USA-Trips und MAGA-Kontaktpflege

Von Storch, Frohnmaier und andere AfD-Politiker bemühen sich seit Trumps Antritt seiner zweiten Amtszeit im Januar 2025 verstärkt um intensive Kontakte nach Washington. Es gab mehrere USA-Trips und Treffen mit Republikanern, ein Social-Media-Berater Trumps kam zum Vortrag in die AfD-Bundestagsfraktion in die deutsche Hauptstadt.

US-Aussenminister Marco Rubio wiederum hat sich offen an die Seite der AfD gestellt und den Umgang des deutschen Verfassungsschutzes mit ihr kritisiert. Dieser hatte die Partei im vergangenen Jahr nach mehrjähriger Prüfung als gesichert rechtsextremistisch eingestuft.
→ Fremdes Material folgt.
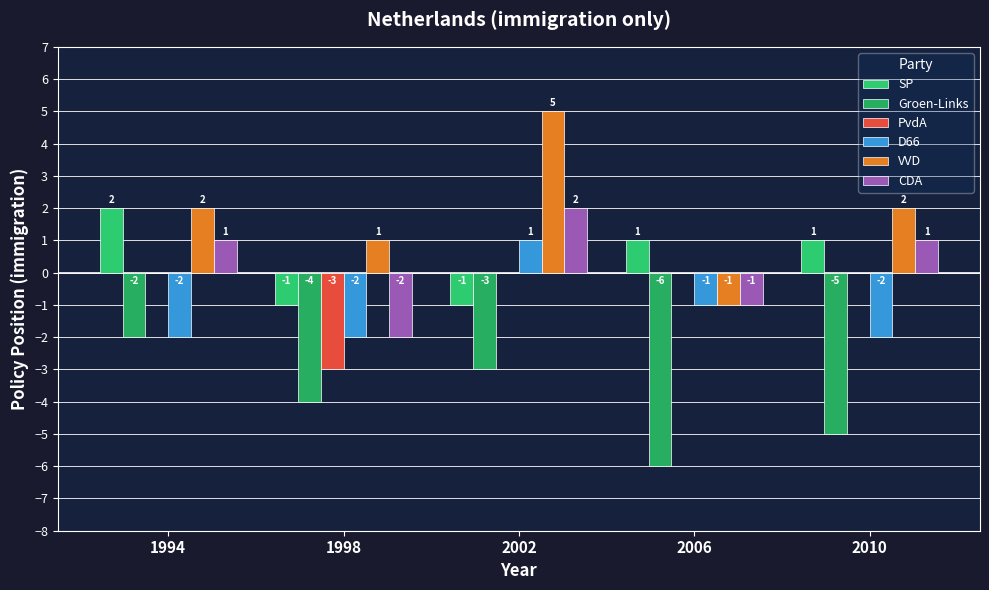

Reading right to left, what are all the values shown in this chart?

SP: 1	1	-1	-1	2
Groen-Links: -5	-6	-3	-4	-2
PvdA: 0	0	0	-3	0
D66: -2	-1	1	-2	-2
VVD: 2	-1	5	1	2
CDA: 1	-1	2	-2	1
Die AfD ging juristisch dagegen vor -im Februar gab das Verwaltungsgericht Köln einem Eilantrag der Partei statt, ein Verfahren in der Hauptsache steht noch aus.

Bei der jüngsten Bundestagswahl im Februar 2025 hatte die AfD ihren Stimmenanteil im Vergleich zur vorherigen Wahl auf 20,8 Prozent verdoppelt. Sie stellt die zweitstärkste Fraktion im Bundestag.

Zuletzt mehr Kritik als Lob für Trump

Trumps "Make America Great Again"-Bewegung (MAGA) und die AfD stehen sich inhaltlich in der Migrations- und Gesellschaftspolitik nahe und sehen sich beide im Kampf gegen eine aus ihrer Sicht linke Meinungshoheit in westlichen Demokratien.

Nach der US-Militäraktion in Venezuela, dem Konflikt um Grönland und besonders nach dem Beginn der US-Angriffe auf den Iran hatte sich die AfD-Spitze aber kritisch zu Trumps Aussenpolitik geäussert.

Von Storch sagte zum Iran-Krieg, dies sei ein international schwieriges Thema. Das Mullah-Regime gehöre da nicht hin, "aber es ist von aussen schwierig wegzubomben. Das halten wir für problematisch". Zur Frage, ob die AfD-Positionierung zu Verärgerung bei den Republikanern in Washington geführt habe, sagte von Storch lediglich, man führe keine öffentlichen Gespräche.